__PROMPT__
Report every line of the records below that contains the word "lines".

• • • • • • •

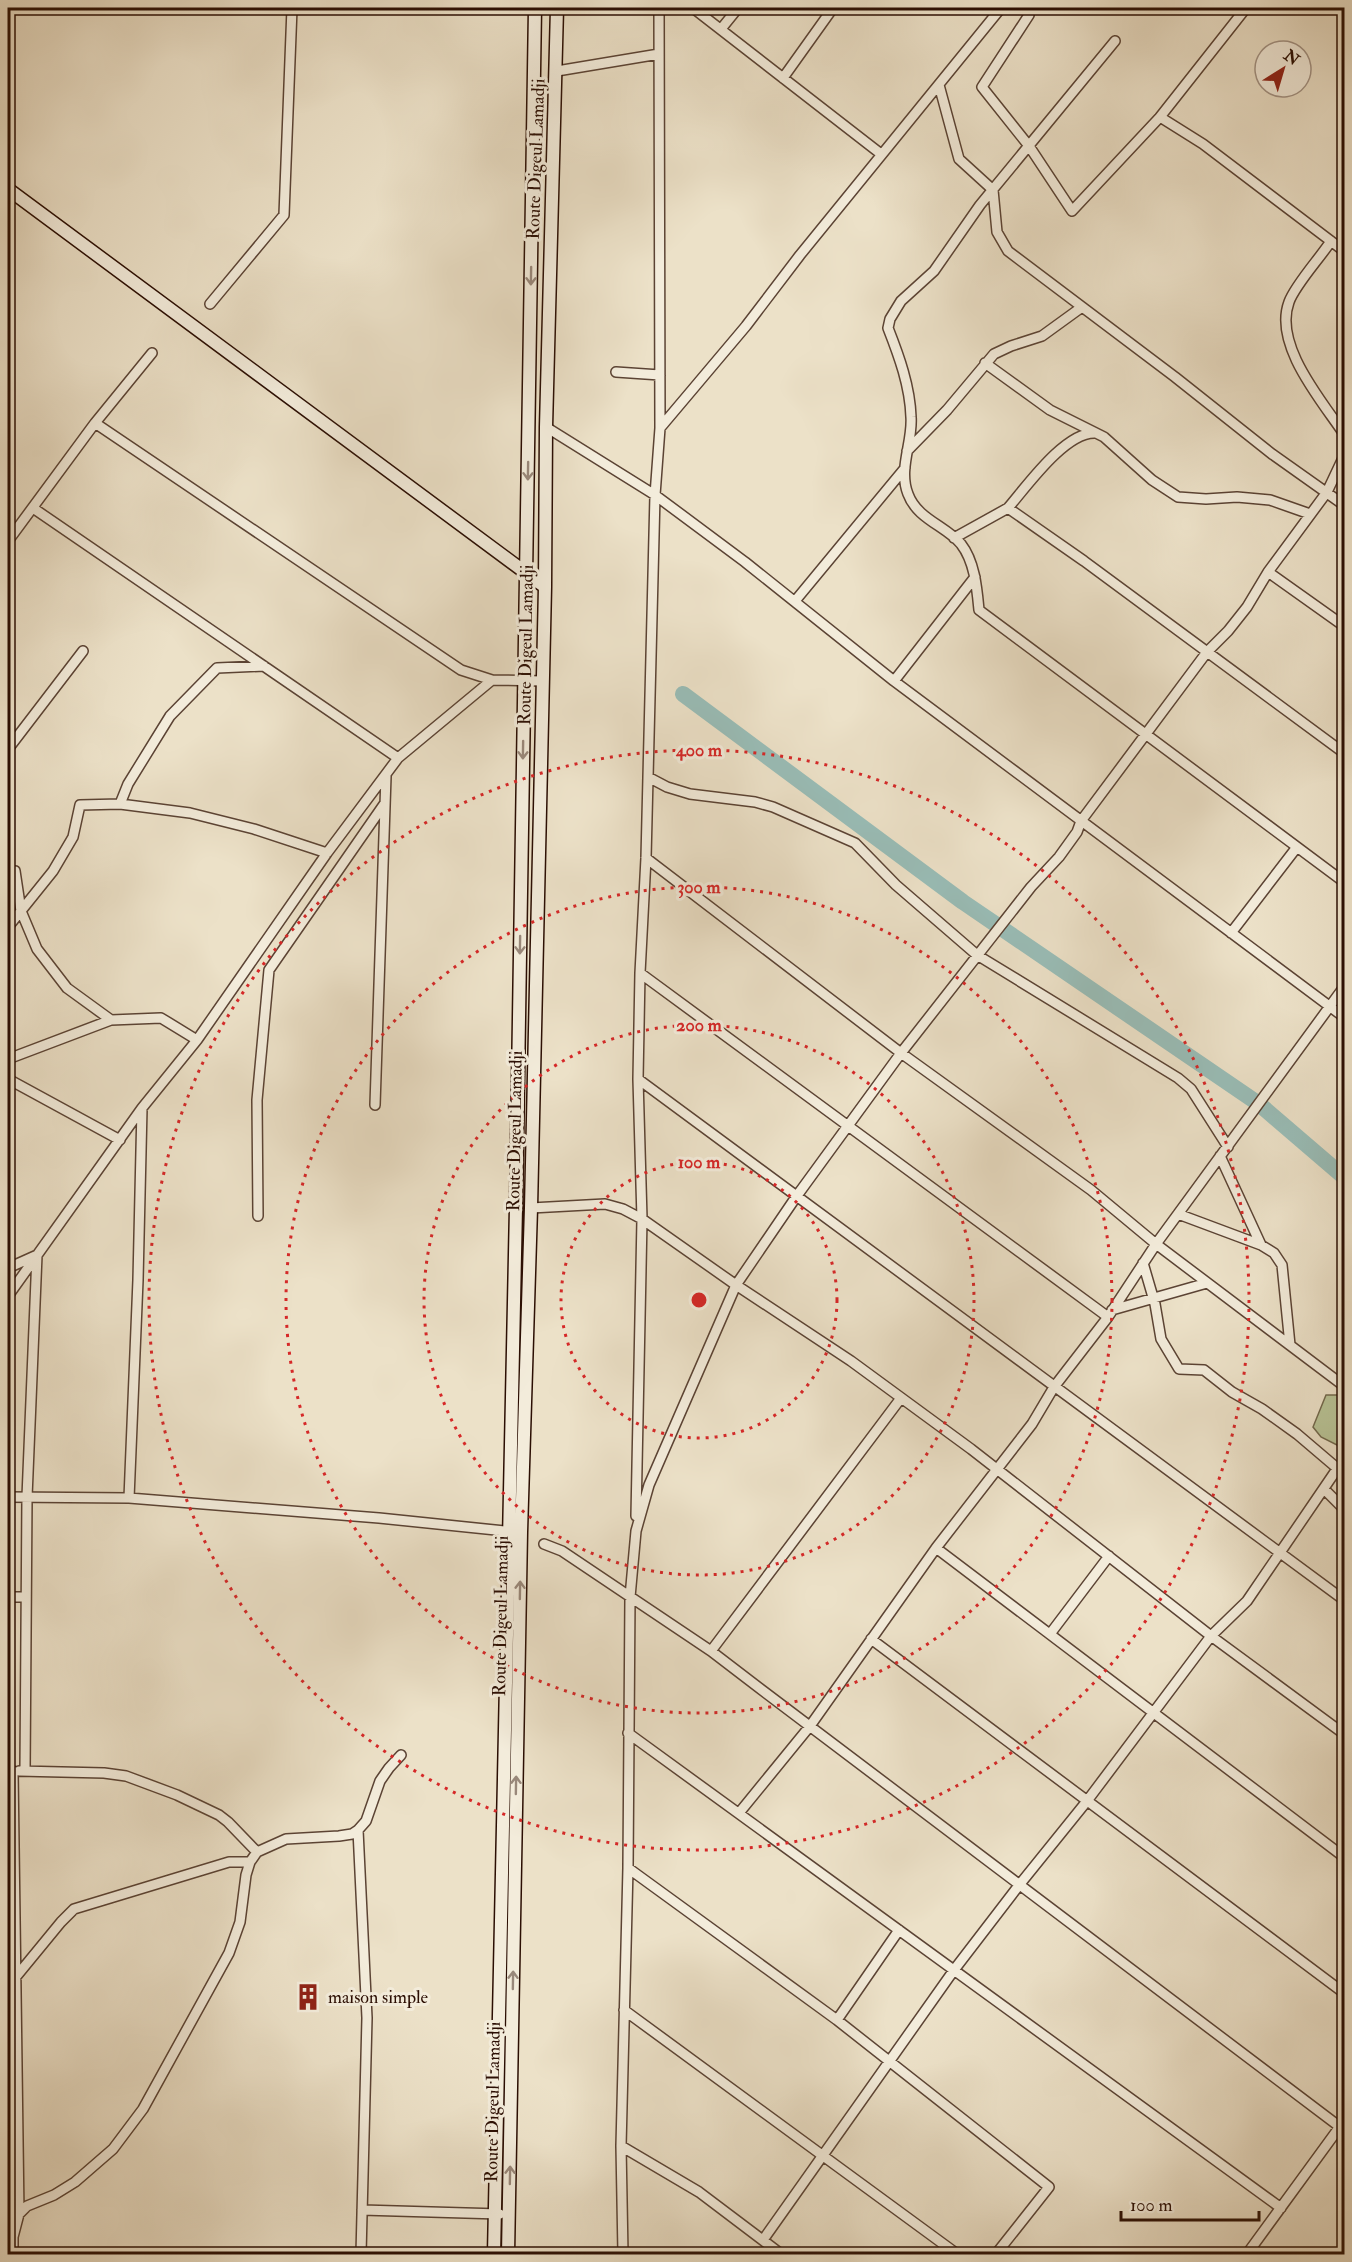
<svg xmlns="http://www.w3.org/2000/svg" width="1352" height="2262" viewBox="0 0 1352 2262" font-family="'IM FELL Double Pica',serif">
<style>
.green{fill:#b8c396;stroke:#72684c;stroke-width:1.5}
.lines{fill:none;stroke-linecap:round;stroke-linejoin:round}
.river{stroke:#99bdb7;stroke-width:16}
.street-casing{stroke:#5b4334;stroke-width:12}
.secondary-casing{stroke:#2b0e03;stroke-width:15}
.street{stroke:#f3ecdb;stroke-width:9}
.secondary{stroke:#f3ecdb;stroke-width:12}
.oneway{stroke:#99887a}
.ring{fill:none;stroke:#d62828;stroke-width:3;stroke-dasharray:3 6}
.labels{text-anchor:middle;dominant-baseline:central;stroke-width:6;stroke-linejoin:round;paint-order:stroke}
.street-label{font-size:18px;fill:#2b0e03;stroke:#f3ecdb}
.poi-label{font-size:18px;fill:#2b0e03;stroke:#f3ecdb;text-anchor:start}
.centre{fill:#d62828;stroke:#f3ecdb;stroke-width:3}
.ring-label{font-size:18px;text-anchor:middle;font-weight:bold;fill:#d62828;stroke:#f3ecdb;stroke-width:6;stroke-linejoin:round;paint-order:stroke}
</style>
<rect width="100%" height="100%" fill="#ece1c8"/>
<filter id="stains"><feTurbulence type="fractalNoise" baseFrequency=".00333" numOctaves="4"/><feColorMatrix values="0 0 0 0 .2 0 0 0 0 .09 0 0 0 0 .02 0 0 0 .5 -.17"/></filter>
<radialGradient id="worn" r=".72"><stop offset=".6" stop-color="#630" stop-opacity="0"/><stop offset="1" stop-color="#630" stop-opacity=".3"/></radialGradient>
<path class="green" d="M 1326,1395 L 1344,1395 L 1344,1447 L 1343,1448 L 1321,1437 L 1313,1427 Z"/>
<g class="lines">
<path class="river" d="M 683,694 L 963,902 L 1259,1104 L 1344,1177"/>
<defs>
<path id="street" d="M 693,8 L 881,154
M 1027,8 L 1029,15 L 982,87 L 1029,146 L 1072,211 L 1160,117 L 1203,144 L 1344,251
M 721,29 L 738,8
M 1115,41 L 980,205 L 934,271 L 901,301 L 890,319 L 888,328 C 899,356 910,386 911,417 C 913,442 898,469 908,494 C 917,519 946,526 961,544 C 975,562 977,589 979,610 L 1344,882
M 557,71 L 659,54
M 783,78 L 833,8
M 939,85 L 959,159 L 993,190 L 997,232 L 1008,251 L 1175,377 L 1272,454 L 1344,505
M 1160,117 L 1246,8
M 1331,241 C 1320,258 1295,285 1289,302 C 1273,345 1322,401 1344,434
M 210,304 L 284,215 L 292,8
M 985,363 L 1050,410 L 1104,437 L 1152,480 L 1178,497 L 1206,499 L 1237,497 L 1270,500 L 1310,514
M 616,372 L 660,375
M 95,423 L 461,670 L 492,680 L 543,681
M 546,427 L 655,495 L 745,562 L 894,681 L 1344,1017
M 660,428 L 746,326 L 800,255 L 1001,8
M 907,451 L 947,410 L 994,354 L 1011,346 L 1042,336 L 1082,307
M 33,508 L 398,758
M 1008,508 C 1027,486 1065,432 1095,433
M 954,538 L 1008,508 L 1084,561 L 1344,753
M 8,541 L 95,423 L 152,353
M 1268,572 L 1344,626
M 795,601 L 905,468
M 894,681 L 975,577
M 8,749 L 83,651
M 648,777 L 667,787 L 690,794 L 755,802 L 773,807 L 855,843 L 896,885 L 977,955 L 1178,1078 L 1191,1089 L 1228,1147
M 120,804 L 190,813 L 254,829 L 327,853
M 646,858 L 901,1053 L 1091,1190 L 1156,1244 L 1344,1386
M 8,871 L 15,871 L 21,911 L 37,949 L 67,988 L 111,1020
M 8,927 L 53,871 L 73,837 L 80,805 L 120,804 L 128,784 L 170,716 L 217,668 L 264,666
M 1231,933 L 1297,847
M 640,973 L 1108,1317
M 8,1059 L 111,1020 L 161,1018 L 197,1040
M 8,1079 L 120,1140
M 638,1079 L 1344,1600
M 375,1105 L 386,776
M 1220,1156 L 1261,1245 L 1274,1253 L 1282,1265 L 1290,1345
M 531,1208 L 605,1204 L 623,1209 L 642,1219 L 736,1285 L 851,1361 L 971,1449 L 1211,1636 L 1344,1734
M 1178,1214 L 1261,1245
M 258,1216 L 257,1100 L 269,970 L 385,803
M 1143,1263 L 1155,1304 L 1161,1339 L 1179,1369 L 1204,1370 L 1232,1392 L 1262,1409 L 1297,1434 L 1344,1474
M 8,1268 L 37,1255 L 27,1497 L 25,1771
M 8,1296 L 142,1108 L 197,1040 L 327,853 L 398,758 L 492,680
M 1112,1310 L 1207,1283
M 1324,1489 L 1344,1509
M 8,1497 L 129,1498 L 379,1518 L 514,1532
M 129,1498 L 138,1280 L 142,1108
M 636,1516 L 642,1219 L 638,1079 L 640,973 L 646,858 L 655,495 L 660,428 L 659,8
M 544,1544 L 562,1551 L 711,1651 L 758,1687 L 1344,2130
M 936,1548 L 1344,1857
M 8,1597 L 26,1597
M 1050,1634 L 1109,1556
M 871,1639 L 1344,1993
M 711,1651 L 901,1398
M 628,1733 L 1281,2208
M 19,1771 L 104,1773 L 126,1776 L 177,1795 L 219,1815 L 228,1822 L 257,1852
M 739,1813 L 810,1726 L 936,1548 L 1032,1424 L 1054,1387 L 1108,1317 L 1156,1244 L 1344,987
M 358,1830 L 367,2018 L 361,2254
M 628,1868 L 837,2020 L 1049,2187 L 996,2254
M 15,1978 L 61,1922 L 74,1909 L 229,1862 L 250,1862
M 624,2010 L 957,2254
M 837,2020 L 899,1930
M 621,2146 L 699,2192 L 781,2254
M 362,2210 L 500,2214
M 19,2214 L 27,2206 L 54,2195 L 75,2182 L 113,2149 L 143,2109 L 229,1953 L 240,1922 L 246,1875 L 250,1862 L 257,1852 L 286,1839 L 339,1836 L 352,1834 L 358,1830 L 366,1821 L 380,1781 L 389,1768 L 401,1755
M 763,2240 L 954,1970 L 1020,1884 L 1087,1801 L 1211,1636 L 1247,1601 L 1337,1469
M 13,2254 L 13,2237 L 19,2214 L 13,1771
M 623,2254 L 621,2146 L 628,1868 L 630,1597 L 636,1531 L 649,1485 L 736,1285 L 796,1197 L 901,1053 L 1031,887 L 1059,857 L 1077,832 L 1081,821 L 1207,652 L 1228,631 L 1247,607 L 1268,572 L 1327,492 L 1344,456
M 1247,2254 L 1344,2121"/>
<path id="secondary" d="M 8,189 L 545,587
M 494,2254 L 516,1207 L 535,8
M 508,2254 L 521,1532 L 531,1208 L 545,587 L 546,427 L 557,8"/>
</defs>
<use href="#street" class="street-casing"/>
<use href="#secondary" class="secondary-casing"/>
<use href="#street" class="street"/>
<use href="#secondary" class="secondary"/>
</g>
<defs><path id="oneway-shaft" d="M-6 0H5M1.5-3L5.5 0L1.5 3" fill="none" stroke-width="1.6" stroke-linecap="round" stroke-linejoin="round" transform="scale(1.5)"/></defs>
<g class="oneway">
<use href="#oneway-shaft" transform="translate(531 276) rotate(91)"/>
<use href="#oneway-shaft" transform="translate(528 471) rotate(91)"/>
<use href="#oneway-shaft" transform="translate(523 750) rotate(91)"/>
<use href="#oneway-shaft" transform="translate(520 945) rotate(91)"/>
<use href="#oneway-shaft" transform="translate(520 1590) rotate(-89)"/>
<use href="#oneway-shaft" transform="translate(516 1785) rotate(-89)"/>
<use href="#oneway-shaft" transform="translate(513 1980) rotate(-89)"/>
<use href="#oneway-shaft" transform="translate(510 2175) rotate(-89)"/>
</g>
<g class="ring">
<circle cx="699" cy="1300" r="138"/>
<circle cx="699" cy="1300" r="275"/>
<circle cx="699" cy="1300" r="413"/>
<circle cx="699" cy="1300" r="550"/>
</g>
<defs>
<symbol id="building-bare" viewBox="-9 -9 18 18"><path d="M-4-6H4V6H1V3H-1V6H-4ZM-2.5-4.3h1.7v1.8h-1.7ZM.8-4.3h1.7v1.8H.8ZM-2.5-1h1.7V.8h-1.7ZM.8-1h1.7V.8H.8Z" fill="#8f2418" stroke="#f3ecdb" stroke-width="2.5" paint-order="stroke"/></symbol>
</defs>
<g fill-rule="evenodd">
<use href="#building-bare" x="289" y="1978" width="38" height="38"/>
</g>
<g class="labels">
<g class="street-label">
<text transform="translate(536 159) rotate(-88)">Route Digeul Lamadji</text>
<text transform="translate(526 645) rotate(-89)">Route Digeul Lamadji</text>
<text transform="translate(515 1131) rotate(-89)">Route Digeul Lamadji</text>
<text transform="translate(501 1616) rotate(-89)">Route Digeul Lamadji</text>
<text transform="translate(493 2102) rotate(-89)">Route Digeul Lamadji</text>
</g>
<g class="poi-label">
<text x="328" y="1997">maison simple</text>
</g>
</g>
<circle cx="699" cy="1300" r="9" class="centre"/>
<g class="ring-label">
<text x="699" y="756">400 m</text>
<text x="699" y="893">300 m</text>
<text x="699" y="1031">200 m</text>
<text x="699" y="1168">100 m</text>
</g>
<rect width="1352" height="2262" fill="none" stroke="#ece1c8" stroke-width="30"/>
<rect x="9" y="9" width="1334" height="2244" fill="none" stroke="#2b0e03" stroke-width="3"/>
<rect x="15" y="15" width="1322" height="2232" fill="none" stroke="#2b0e03" stroke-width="1.5"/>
<g transform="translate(1283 69) rotate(37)"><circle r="28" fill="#f3ecdb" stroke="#a39385" stroke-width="1.5"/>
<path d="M0-4.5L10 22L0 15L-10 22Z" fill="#8f2418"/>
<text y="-9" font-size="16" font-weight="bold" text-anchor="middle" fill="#2b0e03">N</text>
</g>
<path d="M1121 2211v9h138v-9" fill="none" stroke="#2b0e03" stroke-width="3"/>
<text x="1130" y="2211" font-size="18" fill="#2b0e03" stroke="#f3ecdb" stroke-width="4.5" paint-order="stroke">100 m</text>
<rect width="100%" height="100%" filter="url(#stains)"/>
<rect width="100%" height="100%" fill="url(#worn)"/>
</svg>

• • • • • • •

__EXERCISE RESPONSE__
.lines{fill:none;stroke-linecap:round;stroke-linejoin:round}
<g class="lines">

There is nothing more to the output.